А потом подоспели Новые Технологии! Пришёл беспроволочный телеграф, и ушла в прошлое доставка почты на пони, появились железные дороги и пароходы — и век четырёхмачтовых шхун подошёл к концу. Ангус писал в дневнике, что у него сердце кровью обливаюсь, когда он видел, как его высокие парусники превращают в баржи для перевозки угля.
Приехавшие с ним плотники остались без работы, и их замечательное мастерство пропадало зря.
И тут какой-то тихий голос подсказал прадеду, что нужно строить дома. Это был голос его жены Анны — практичной шотландки.
— Милый, — сказала она, — строй-ка ты дома, такие же романтичные, как твои парусники, и такие же красивые.
И она оказалась права! Новые Технологии породили целый класс молодых, настырных, рвущихся к успеху людей, жаждущих лучшей жизни. Им не нужны были громоздкие каменные дома, построенные известными богатеями, процветающими горнодобытчиками и лесопромышленниками. Они хотели романтики!
И вот Ангус купил землю на южной окраине Пикакса и построил десять красивых домов. Каждому отводился участок в один акр. Хотя среди этих домов не было двух одинаковых, все они принадлежали к архитектурному стилю, получившему название «ложная готика»: вытянутые вверх, украшенные множеством завитушек, они стали последним словом в североамериканском деревянном зодчестве.

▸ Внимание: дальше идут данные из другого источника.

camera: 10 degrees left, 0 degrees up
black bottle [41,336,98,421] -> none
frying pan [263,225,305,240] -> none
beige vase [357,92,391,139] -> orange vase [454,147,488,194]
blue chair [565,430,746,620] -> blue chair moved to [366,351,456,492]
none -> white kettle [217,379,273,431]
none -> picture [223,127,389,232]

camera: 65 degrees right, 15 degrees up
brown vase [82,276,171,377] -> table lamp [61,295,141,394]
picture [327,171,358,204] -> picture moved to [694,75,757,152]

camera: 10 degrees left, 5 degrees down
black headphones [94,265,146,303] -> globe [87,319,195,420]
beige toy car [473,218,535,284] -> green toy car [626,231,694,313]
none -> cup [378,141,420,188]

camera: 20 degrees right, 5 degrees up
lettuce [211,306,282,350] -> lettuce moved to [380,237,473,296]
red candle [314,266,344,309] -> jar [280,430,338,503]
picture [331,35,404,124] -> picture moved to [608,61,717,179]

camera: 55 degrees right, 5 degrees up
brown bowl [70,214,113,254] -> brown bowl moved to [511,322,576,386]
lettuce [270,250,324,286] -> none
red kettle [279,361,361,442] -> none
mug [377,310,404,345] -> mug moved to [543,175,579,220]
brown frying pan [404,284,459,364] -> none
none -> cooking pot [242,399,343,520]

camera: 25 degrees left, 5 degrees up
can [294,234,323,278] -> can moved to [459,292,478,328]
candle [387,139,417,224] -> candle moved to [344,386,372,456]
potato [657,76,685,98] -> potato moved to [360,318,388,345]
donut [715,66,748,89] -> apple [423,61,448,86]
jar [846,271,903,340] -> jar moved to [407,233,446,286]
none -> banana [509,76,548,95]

А сейчас я расскажу то, что мало кому известно. Обшивку из вертикальных досок первоначально красили в цвета, которые нравились молодым викторианцам: в цвет мёда, кокоса, ржавчины, в цвет нефрита, барвинка, и на этом фоне белые завитки украшений смотрелись совсем как кружева.
Но теперь мы красим все эти дома белой краской, потому-то их и прозвали «свадебными тортами».
Когда пришло время вешать таблички с названием улицы, Ангус никак не мог это название придумать. Он говорил: «Я не хочу использовать имена, чтобы получилось что-то вроде улицы Кэмпбелла или улицы Глазго… Ничего слишком постного или выспренного… Хотелось бы чего-нибудь приятного». И прабабушка Анна, следуя незатейливой женской логике, предложила: «Ну и назови её улицей Приятной».